The bipartisan infrastructure legislation passed the U.S. Senate last week, sending the proposal to upgrade the nation's roads and bridges, among other initiatives, to the House of Representatives. It must pass the Democratic-controlled House before President Joe Biden can sign it into law.
While Martin Marietta shares are up more than 34% year to date, Cramer said Lang's analysis suggests the concrete and asphalt supplier's stock may not be done moving higher.
In addition to a "solid pattern" of higher lows and higher highs, Cramer said an indicator of institutional buying and selling known as the Chaikin Money Flow shows favorable trends in recent months.
Conversely, the stock does appear to be overbought.
"Sometimes, though, overbought stocks simply stay overbought when they're really good stocks," Cramer said. "Is that possible here? Lang likes that Martin Marietta's been rallying on heavy volume."
"While you might want to let the stock cool off short-term, and that's always possible," Cramer said. Lang believes the stock, which closed Monday's session at $380.83, could eventually reach $500.
Nebraska-based railroad Union Pacific has been "trading in a box" since March, Cramer said. However, the company's stock is up more than 3% in the past five days.
"Volume trends have been bullish. That means the stock tends to rally on high volume. Remember, the volume is like a polygraph—it lets you know whether or not a move is telling the truth," Cramer said.
Plus, Cramer added, the momentum indicator Moving Average Convergence Divergence recently flashed a buy signal for Union Pacific, which could benefit from the proposed infrastructure package's investments in rail and port upgrades.

☆ ☆ ☆

Assignment » Continue the market commentary on infrastructure-related stocks, starting right after its last sentence.

☆ ☆ ☆

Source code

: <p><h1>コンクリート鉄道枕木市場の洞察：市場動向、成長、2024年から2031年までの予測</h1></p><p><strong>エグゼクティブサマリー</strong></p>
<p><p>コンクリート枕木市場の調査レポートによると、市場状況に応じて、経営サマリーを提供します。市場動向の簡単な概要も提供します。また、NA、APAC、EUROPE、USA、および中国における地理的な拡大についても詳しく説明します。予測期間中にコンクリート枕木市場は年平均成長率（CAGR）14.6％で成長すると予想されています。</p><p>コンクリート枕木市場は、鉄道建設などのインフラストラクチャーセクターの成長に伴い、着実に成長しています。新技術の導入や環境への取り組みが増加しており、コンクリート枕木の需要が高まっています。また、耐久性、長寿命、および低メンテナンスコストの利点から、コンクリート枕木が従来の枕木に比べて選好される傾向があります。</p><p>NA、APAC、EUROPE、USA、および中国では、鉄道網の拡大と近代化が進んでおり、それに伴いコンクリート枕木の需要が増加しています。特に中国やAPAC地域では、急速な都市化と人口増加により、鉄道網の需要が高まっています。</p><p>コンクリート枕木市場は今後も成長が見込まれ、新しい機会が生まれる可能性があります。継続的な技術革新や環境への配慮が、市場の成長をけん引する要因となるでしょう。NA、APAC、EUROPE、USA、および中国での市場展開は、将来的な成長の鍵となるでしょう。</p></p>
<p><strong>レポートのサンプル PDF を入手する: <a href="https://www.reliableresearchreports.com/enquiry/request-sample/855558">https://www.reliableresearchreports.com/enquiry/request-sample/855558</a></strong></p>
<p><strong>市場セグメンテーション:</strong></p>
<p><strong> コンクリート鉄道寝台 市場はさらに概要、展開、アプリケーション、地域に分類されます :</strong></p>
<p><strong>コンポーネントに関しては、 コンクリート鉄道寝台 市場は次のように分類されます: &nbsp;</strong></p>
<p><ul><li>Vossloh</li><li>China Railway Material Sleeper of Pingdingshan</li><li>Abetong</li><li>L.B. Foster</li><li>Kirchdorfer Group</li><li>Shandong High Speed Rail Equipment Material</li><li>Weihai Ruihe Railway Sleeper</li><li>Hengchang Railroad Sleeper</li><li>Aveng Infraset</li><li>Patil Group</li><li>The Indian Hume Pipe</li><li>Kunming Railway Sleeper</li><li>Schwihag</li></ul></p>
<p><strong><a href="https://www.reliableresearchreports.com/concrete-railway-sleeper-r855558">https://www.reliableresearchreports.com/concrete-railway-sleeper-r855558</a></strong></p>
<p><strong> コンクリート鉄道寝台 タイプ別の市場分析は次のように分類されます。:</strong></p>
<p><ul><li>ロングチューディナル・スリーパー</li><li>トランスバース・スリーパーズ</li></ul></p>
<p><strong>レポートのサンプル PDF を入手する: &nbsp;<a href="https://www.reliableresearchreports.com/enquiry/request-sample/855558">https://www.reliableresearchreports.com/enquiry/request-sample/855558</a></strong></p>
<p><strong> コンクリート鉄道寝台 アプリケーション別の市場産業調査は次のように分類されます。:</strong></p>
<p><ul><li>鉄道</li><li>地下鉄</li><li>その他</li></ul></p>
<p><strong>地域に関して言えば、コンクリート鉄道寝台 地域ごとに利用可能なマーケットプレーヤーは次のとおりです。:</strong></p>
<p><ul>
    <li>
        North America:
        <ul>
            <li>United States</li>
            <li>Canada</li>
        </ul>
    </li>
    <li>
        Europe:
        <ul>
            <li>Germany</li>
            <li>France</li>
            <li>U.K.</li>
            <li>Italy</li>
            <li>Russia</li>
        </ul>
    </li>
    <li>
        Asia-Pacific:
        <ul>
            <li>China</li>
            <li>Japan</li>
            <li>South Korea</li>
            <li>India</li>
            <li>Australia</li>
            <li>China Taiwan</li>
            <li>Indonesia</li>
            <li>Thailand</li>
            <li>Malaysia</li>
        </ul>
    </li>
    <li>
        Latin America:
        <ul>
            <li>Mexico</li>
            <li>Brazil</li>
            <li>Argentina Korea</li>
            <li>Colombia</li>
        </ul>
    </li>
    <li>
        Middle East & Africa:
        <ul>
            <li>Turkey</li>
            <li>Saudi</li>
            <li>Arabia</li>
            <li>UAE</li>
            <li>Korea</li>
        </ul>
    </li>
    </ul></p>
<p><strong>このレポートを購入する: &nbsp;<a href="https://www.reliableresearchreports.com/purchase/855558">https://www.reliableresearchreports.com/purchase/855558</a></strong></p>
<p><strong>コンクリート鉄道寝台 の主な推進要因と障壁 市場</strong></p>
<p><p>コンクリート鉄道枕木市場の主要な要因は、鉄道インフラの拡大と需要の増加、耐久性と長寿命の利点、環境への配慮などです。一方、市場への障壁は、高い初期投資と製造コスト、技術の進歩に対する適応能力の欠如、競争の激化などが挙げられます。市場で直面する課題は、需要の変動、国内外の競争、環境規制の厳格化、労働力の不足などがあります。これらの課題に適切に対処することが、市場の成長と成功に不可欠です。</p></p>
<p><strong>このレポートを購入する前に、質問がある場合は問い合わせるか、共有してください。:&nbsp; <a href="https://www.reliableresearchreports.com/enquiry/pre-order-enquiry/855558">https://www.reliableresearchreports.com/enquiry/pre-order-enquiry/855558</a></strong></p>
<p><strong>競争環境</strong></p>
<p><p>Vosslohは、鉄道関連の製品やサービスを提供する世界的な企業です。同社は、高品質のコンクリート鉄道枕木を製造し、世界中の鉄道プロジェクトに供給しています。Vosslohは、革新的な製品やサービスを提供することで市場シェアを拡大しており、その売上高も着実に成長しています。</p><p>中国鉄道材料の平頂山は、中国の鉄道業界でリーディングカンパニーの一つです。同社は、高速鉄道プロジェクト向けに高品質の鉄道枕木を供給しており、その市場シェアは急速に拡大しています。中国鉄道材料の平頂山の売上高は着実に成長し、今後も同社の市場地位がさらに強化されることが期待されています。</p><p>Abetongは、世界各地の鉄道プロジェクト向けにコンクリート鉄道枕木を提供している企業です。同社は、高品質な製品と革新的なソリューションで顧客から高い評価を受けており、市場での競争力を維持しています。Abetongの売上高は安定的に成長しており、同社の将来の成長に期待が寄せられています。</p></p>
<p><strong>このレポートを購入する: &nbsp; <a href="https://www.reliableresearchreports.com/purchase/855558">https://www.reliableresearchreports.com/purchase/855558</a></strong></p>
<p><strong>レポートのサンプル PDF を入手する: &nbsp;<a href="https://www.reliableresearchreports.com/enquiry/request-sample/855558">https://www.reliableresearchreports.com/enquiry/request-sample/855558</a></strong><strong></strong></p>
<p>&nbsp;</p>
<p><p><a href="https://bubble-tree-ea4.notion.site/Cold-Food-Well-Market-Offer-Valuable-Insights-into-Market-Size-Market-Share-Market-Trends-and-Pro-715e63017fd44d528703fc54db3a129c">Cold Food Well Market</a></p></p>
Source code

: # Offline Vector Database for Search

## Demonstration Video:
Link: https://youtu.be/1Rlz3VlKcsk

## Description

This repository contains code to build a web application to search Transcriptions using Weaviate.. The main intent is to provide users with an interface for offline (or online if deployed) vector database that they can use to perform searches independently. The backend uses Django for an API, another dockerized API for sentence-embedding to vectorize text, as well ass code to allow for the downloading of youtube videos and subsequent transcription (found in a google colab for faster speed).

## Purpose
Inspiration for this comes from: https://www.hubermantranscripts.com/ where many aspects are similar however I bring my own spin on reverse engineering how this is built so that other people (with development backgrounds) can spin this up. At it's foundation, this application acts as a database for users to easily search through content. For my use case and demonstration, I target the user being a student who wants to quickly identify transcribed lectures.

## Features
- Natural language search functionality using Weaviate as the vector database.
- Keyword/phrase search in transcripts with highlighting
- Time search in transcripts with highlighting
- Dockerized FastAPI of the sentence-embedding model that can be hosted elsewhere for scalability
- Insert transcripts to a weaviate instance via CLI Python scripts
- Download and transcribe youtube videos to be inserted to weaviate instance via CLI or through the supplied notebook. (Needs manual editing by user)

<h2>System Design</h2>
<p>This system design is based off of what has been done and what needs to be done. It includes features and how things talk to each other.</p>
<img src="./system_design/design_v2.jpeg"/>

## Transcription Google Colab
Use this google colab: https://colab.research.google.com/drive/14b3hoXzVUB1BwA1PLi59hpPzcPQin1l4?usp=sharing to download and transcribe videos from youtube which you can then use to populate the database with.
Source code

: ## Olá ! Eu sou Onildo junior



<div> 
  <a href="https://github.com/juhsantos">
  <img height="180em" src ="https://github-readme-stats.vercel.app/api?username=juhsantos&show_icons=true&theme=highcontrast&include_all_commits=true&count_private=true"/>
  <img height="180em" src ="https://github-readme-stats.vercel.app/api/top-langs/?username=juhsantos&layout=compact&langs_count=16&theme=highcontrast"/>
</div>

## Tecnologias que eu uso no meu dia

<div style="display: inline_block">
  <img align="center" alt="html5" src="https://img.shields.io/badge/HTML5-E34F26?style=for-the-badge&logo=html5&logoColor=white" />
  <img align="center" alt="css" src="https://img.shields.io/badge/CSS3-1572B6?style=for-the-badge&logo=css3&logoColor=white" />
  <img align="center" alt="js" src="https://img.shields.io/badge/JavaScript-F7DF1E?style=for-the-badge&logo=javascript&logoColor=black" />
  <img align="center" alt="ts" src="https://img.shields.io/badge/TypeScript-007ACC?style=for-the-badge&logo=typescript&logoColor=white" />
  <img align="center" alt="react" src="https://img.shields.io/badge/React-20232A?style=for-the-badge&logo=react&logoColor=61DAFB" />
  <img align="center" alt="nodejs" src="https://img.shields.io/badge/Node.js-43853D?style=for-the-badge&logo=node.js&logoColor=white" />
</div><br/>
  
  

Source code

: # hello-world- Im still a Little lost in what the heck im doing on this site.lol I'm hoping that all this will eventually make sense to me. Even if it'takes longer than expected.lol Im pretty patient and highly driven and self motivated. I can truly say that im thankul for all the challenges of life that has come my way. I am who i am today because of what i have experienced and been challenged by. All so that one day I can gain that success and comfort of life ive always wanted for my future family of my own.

☆ ☆ ☆

Your response »
"Lang thinks you could have a nice floor of support down about $7 from here," Cramer said, noting the stock has been able to hold its 50-day moving average. "If Union Pacific can break out of its box pattern by closing above $229, he expects the stock to make a run at $250 in the not-too-distant future."
Shares of steelmaker Nucor are up more than 130% year to date, but Cramer said Lang believes the stock is in a situation "where a terrific rally on strong volume is pulling in more and more buyers."
"This is currently a $122 stock, but Lang could see it going to $150 and then maybe $175. Wow. I think he's right — fabulous moment for Nucor," Cramer said. "They were doing great even when this infrastructure package looked like it was dead in the water, so just imagine how well they'll do if it passes."
American Tower, a real estate investment trust that provides wireless communications infrastructure, is well-positioned to benefit from the broadband internet investments that are included in the bipartisan proposal, Cramer said.
Lang thinks the volume trends in American Tower look strong, Cramer said, and it doesn't appear overbought per the Relative Strength Index.
"At $283, this stock is six bucks away from making a new high. If it can get a little momentum going, Lang thinks it can run to $330 in the relatively near future and then to $350," Cramer said.